The political science professor turned education minister and later politician met with da Silva Tuesday after the decision, then delivered his first speech as the candidate in front of hundreds of supporters in front the federal police building where da Silva is jailed.
“I feel the pain of many Brazilians who won’t be able to vote for who they want,” said Haddad, standing next to D’Avila and other Workers’ Party heavyweights. “But now is not the time to have your head down.”
Da Silva is serving a 12-year sentence for trading favors with construction company Grupo OAS for the promise of a beachfront apartment. The former president, who governed between 2003 and 2010, has always denied wrongdoing, arguing this case and several others pending against him are meant to keep him off the ballot.
Da Silva led polls for more than a year, but his candidacy was recently barred by the country’s top electoral court. The court gave the party until Tuesday to replace da Silva.
In a lengthy letter distributed by the Workers’ Party, da Silva recounted what he called “lies and persecution” that he and his family had suffered and urged supporters to vote for Haddad.
“Today and going forward, Fernando Haddad will be Lula for millions of Brazilians,” wrote da Silva.
The strategy of holding on to da Silva’s candidacy until the absolute last minute caused much internal fighting within the party. Many believed that leaving Haddad so little time to present his case to voters was risky, while others thought it was best to keep da Silva front and center as long as possible.
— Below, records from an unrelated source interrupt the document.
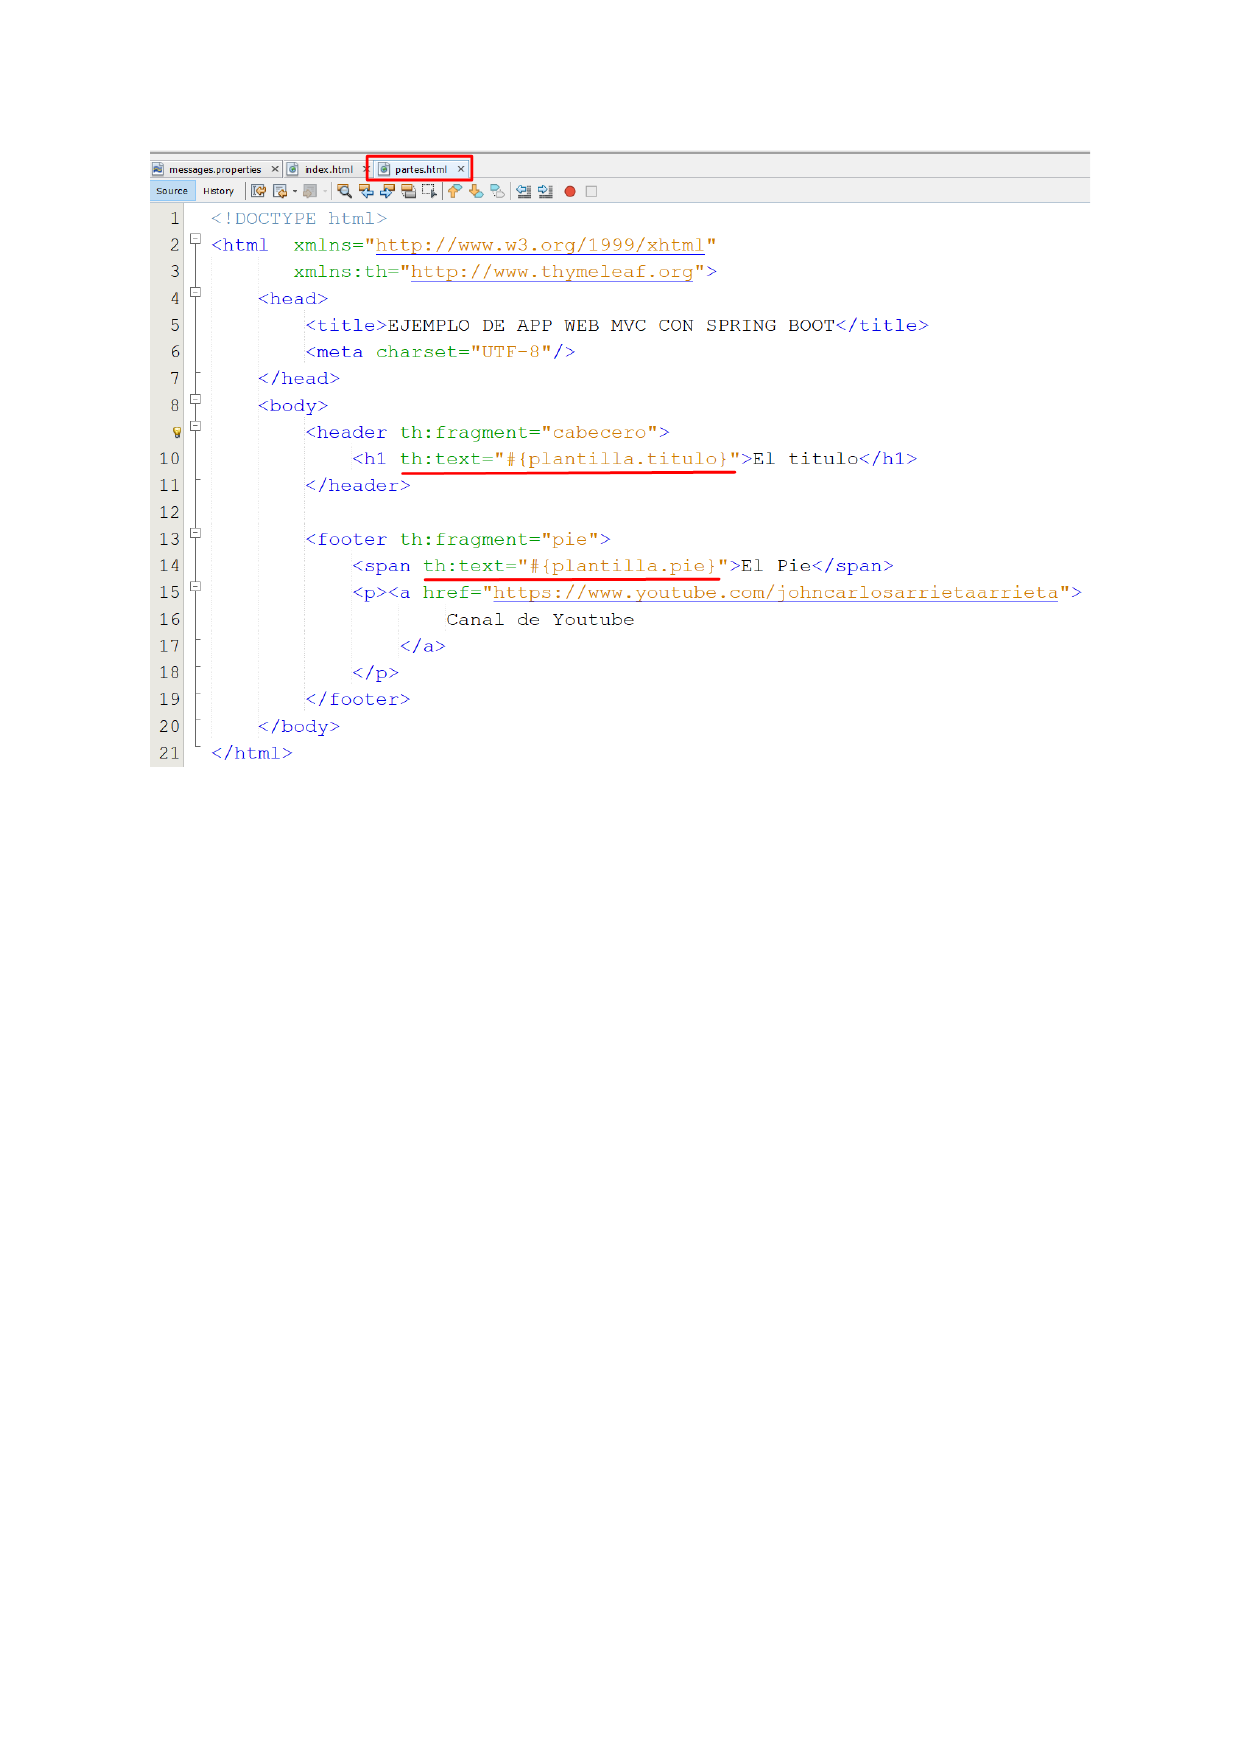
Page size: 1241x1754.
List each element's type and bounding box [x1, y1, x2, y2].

picture [150, 150, 1091, 767]
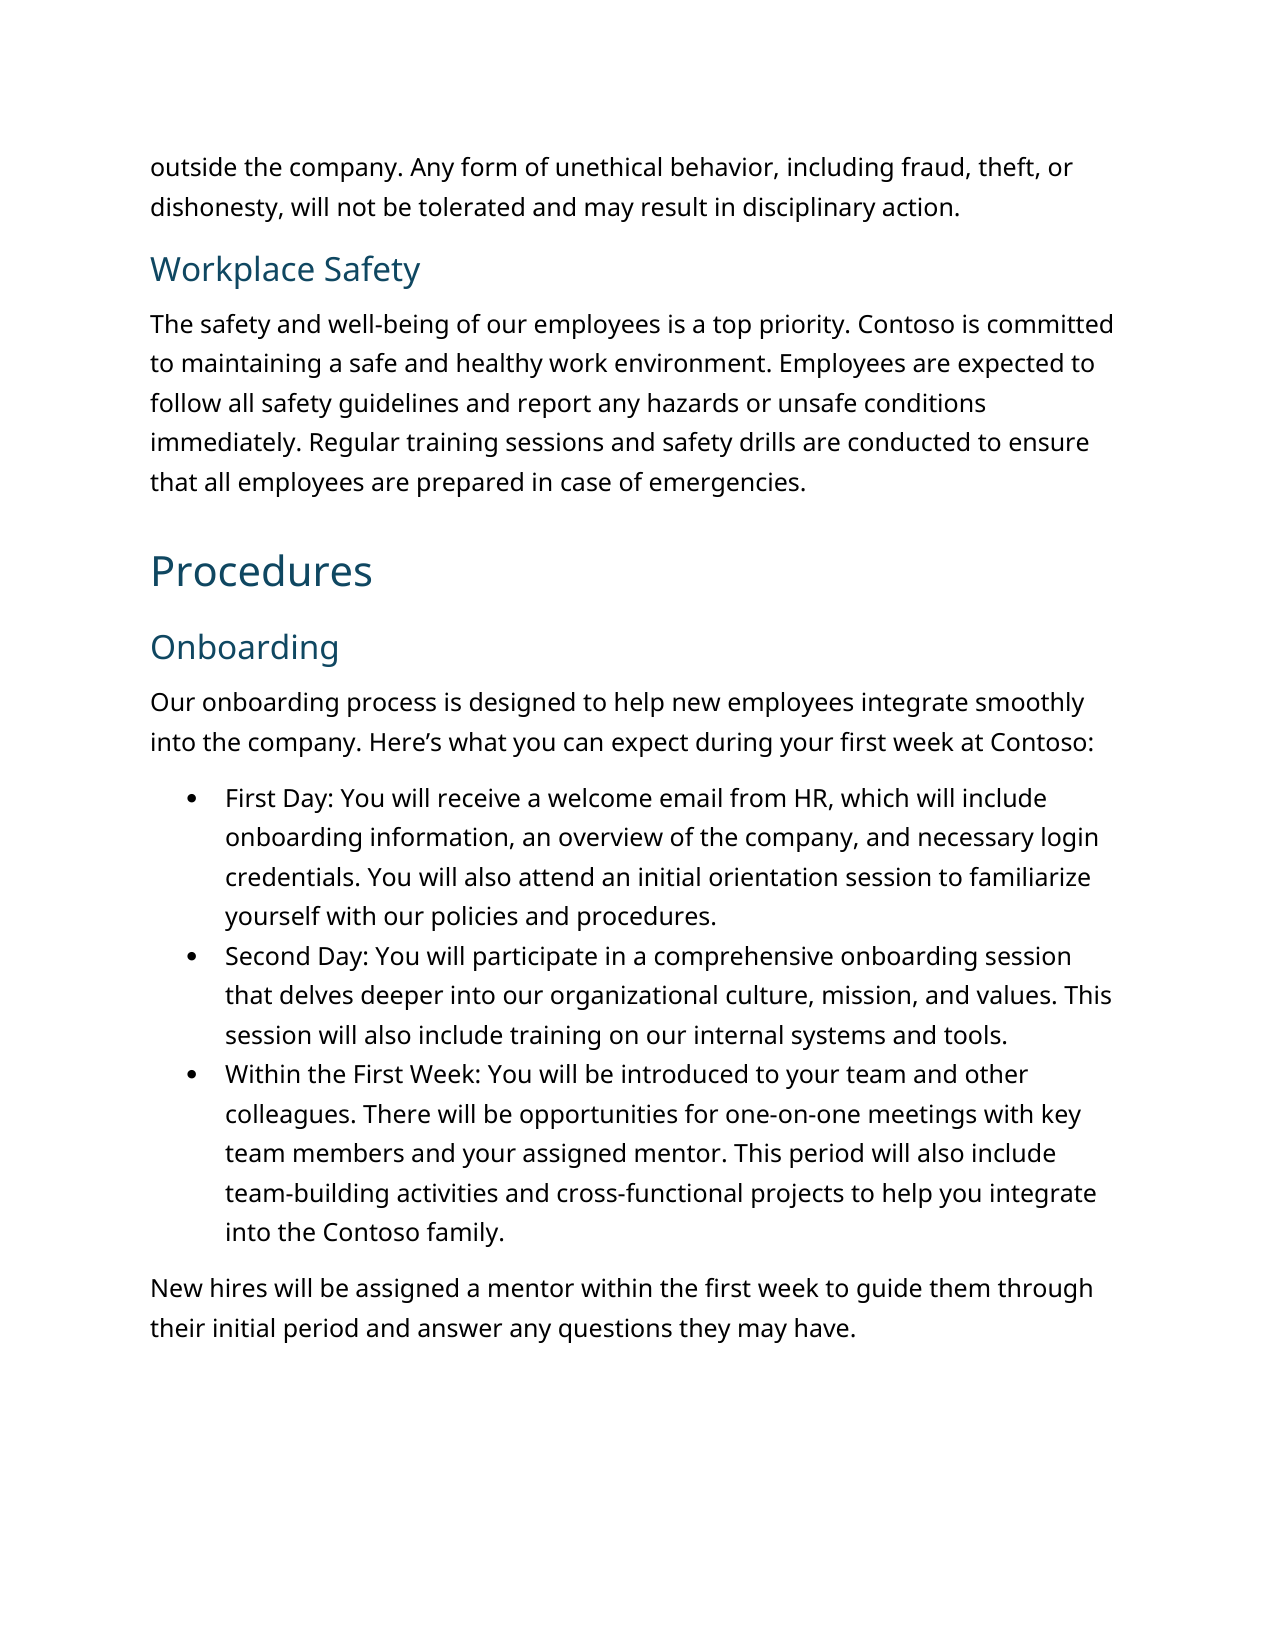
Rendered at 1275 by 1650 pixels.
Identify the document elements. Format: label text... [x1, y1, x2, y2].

list Within the First Week: You will be introduced to your team and other colleagues. There will be opportunities for one-on-one meetings with key team members and your assigned mentor. This period will also include team-building activities and cross-functional projects to help you integrate into the Contoso family. [187, 1057, 1125, 1249]
text New hires will be assigned a mentor within the first week to guide them through their initial period and answer any questions they may have. [150, 1271, 1125, 1344]
subtitle Procedures [150, 541, 1125, 598]
text Our onboarding process is designed to help new employees integrate smoothly into the company. Here’s what you can expect during your first week at Contoso: [150, 685, 1125, 758]
text The safety and well-being of our employees is a top priority. Contoso is committed to maintaining a safe and healthy work environment. Employees are expected to follow all safety guidelines and report any hazards or unsafe conditions immediately. Regular training sessions and safety drills are conducted to ensure that all employees are prepared in case of emergencies. [150, 307, 1125, 498]
subtitle Onboarding [150, 624, 1125, 669]
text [150, 150, 1125, 223]
list Second Day: You will participate in a comprehensive onboarding session that delves deeper into our organizational culture, mission, and values. This session will also include training on our internal systems and tools. [187, 938, 1125, 1051]
list First Day: You will receive a welcome email from HR, which will include onboarding information, an overview of the company, and necessary login credentials. You will also attend an initial orientation session to familiarize yourself with our policies and procedures. [187, 781, 1125, 933]
subtitle Workplace Safety [150, 246, 1125, 291]
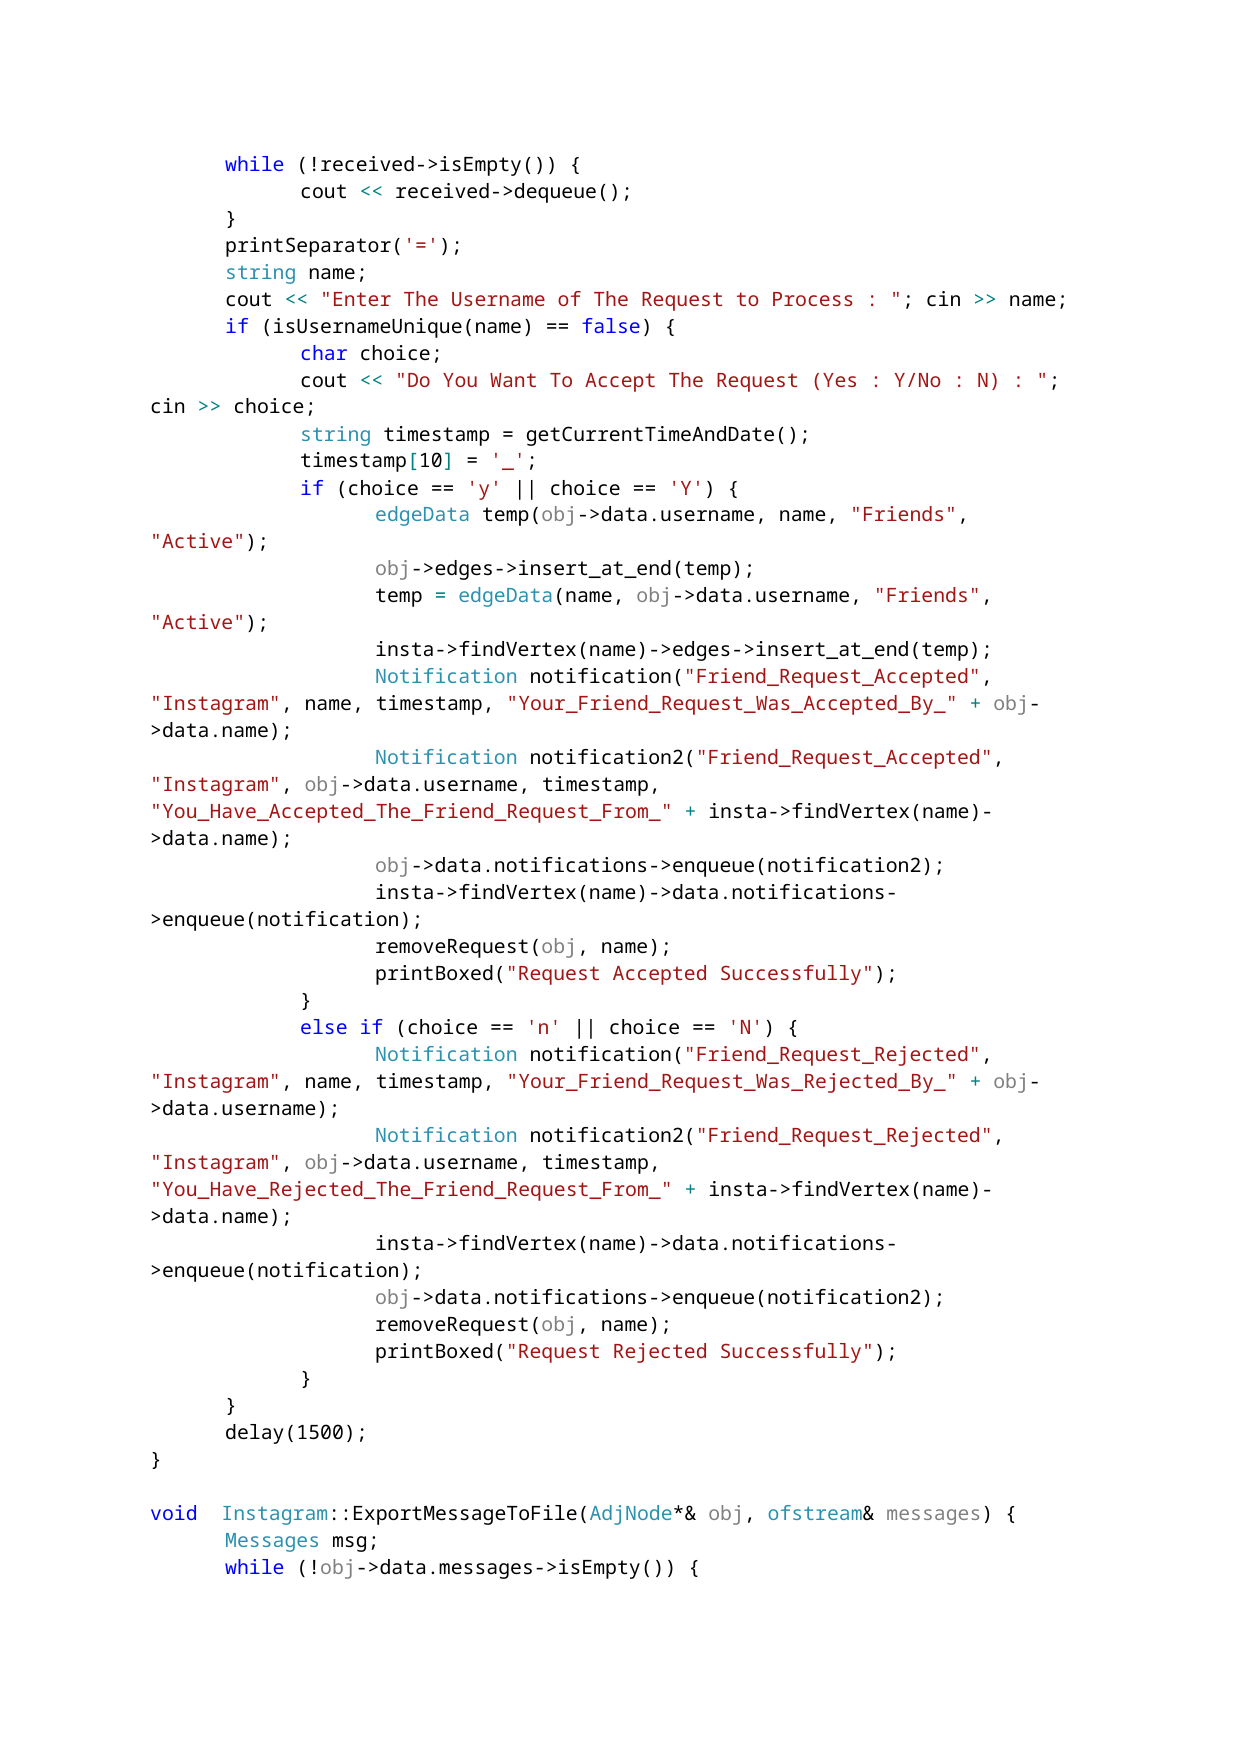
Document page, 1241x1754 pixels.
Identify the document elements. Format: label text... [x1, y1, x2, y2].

“Haddad and I are like Lionel Messi and Luis Suarez,” da Silva once said, referring to super star teammates on FC Barcelona’s soccer club. “We play together and we don’t even need to look at each other to know what the other is doing.”
Rival candidates have frequently taken shots at Haddad, attacking the centerpiece of the party’s strategy: his dependence on da Silva.
Brazil will have “a little president” if Haddad is elected, said left-leaning candidate Ciro Gomes last month.
“The theater of the Workers’ Party is over,” right-leaning Geraldo Alckmin said Tuesday.
Recent polls show Haddad far behind, but the party hopes he will now rise with da Silva’s endorsement. The current poll leader is far-right congressman Jair Bolsonaro, consistently over 20 percent in a race that puts several candidates at around 10 percent.
Haddad was education minister under da Silva and his successor, Dilma Rousseff. In 2012 he was elected mayor of Sao Paulo, the most populous city in South America, but failed to get re-elected four years later.
A Datafolha poll published on Monday shows Haddad in fourth place, favored by 9 percent. That was a rise of five percentage points in just a few weeks, but still behind Bolsonaro’s 24, Gomes’ 13, centrist Marina Silva’s 11 and Alckmin’s 10 percent.
The poll had a margin of error of 2 percentage points. All the 2,804 voters sampled were interviewed on Monday, days after da Silva’s candidacy was barred by the electoral court and Bolsonaro was stabbed in an incident that might put him in hospital until election day.
If no candidate gets more than 50 percent on Oct. 7, a runoff will be held on Oct. 28.
Political science professor Alberto Almeida, who has written several books on Brazilian polls, believes Haddad has a lot of potential to gain popularity, despite the little time for his campaign.
“By next week, it is possible that Haddad grows enough to see Marina and Ciro behind him. That was predictable because of Lula’s high support at around 40 percent in the polls,” Almeida said, adding: “The race is clearer now.”